#### TEXTAUSZUG
▽
Das ist in etwa der Inhalt eines Seminars, das am Dienstag in der Australischen National-Universität in Canberra abgehalten wurde. Stephen Howes, der dort an der Crawford School for Economics and Government lehrt und forscht, hat gemeinsam mit Kollegen errechnet, dass sich die weltweiten Kohlendioxid-Emissionen bis 2030 verdoppeln könnten. Kohlendioxid oder CO2 ist das mit Abstand wichtigste Treibhausgas.
Schuld für den raschen Anstieg hat nach Ansicht von Howes und Kollegen das Wirtschaftswachstum in Asien, das auch auf andere Weltregionen übergreife. Die Konsequenz für den internationalen Klimaschutz sei, dass die Industriestaaten ihre Emissionen stärker als bisher gedacht zurückfahren müssen. Es sei schwer vorstellbar, dass die Notwendigen Reduktionen erreichbar sind, ohne dass sich die größten Industriestaaten als auch Entwicklungsländer auf bindende Ziele festlegen.
△
#### ERFASSTE DATEN
▽
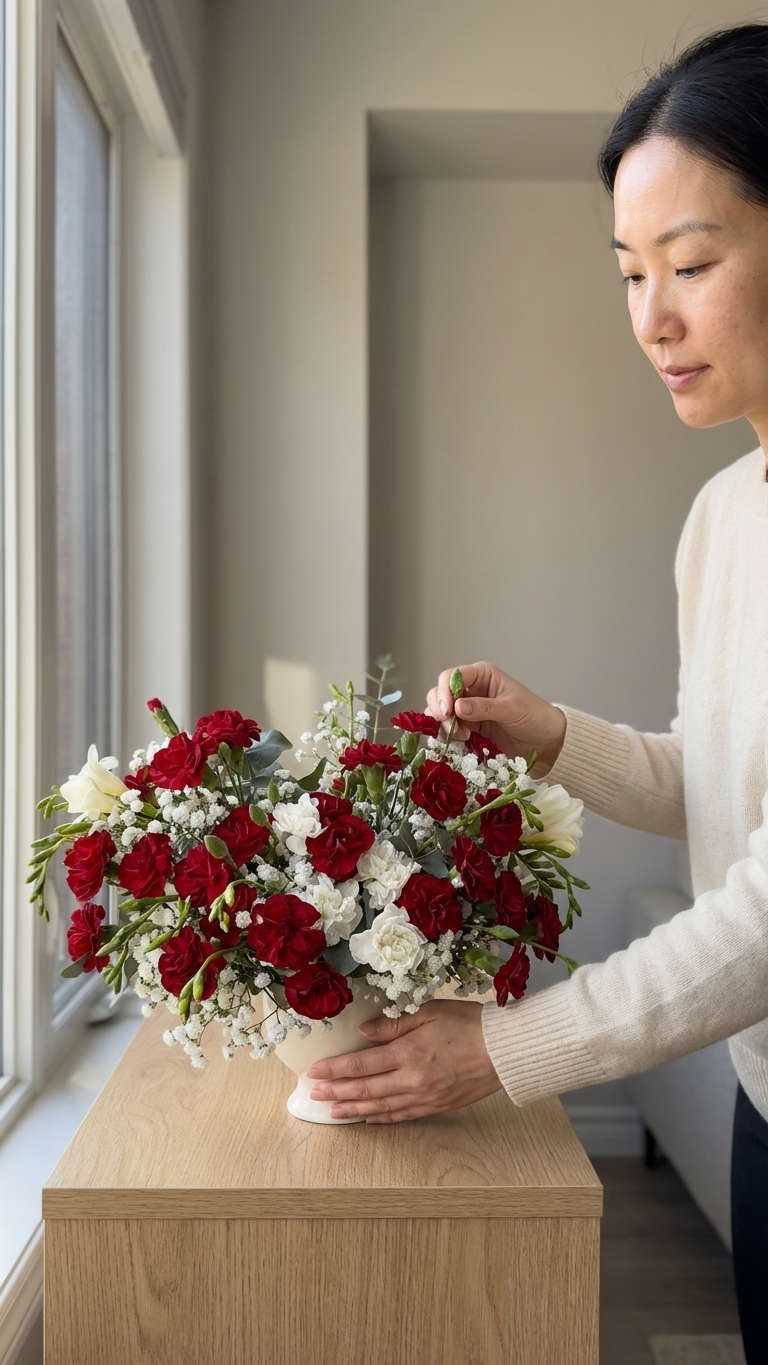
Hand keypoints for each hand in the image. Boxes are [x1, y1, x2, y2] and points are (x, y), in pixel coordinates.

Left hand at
△
#### ANWEISUNGEN
• a. Fasse den Textauszug in zwei Sätzen zusammen.
• b. Schreibe den Textauszug über die Kohlendioxid-Emissionen nach seinem letzten Satz weiter.

#### ANTWORTEN
• a. Bei einem Seminar an der Australischen National-Universität in Canberra ging es um Berechnungen von Stephen Howes von der Crawford School for Economics and Government und seinen Kollegen, wonach sich die weltweiten CO2-Emissionen bis 2030 verdoppeln könnten, vor allem wegen des Wirtschaftswachstums in Asien. Daraus folge, dass die Industriestaaten ihre Emissionen stärker als bisher gedacht senken müssten und die nötigen Reduktionen kaum ohne bindende Ziele für die größten Industriestaaten und die Entwicklungsländer erreichbar seien.

• b.
Klimaschutzziele in Gefahr
Da nimmt sich das Klimaschutzziel, auf das sich die große Koalition vor einem knappen Jahr auf ihrer Klausur im brandenburgischen Meseburg einigte, auf den ersten Blick regelrecht weitblickend aus. Um immerhin 40 Prozent gegenüber dem 1990er Niveau sollen bis 2020 in Deutschland die Emissionen vermindert werden (Klimaziele: Deutsche Ankündigungspolitik):
Bei den deutschen Umweltverbänden hat man allerdings erhebliche Zweifel, ob dieses Ziel mit der derzeitigen Politik auch erreicht werden kann. Am Dienstag luden sie in Berlin zu einer Pressekonferenz ein, um angesichts der laufenden Debatte über die Novelle des Erneuerbare-Energien-Gesetzes, eine kleine Zwischenbilanz zu ziehen. Die Neufassung des EEG wird mit veränderten Einspeisevergütungen wird – wenn alles nach Plan läuft - noch vor der Sommerpause vom Bundestag verabschiedet werden.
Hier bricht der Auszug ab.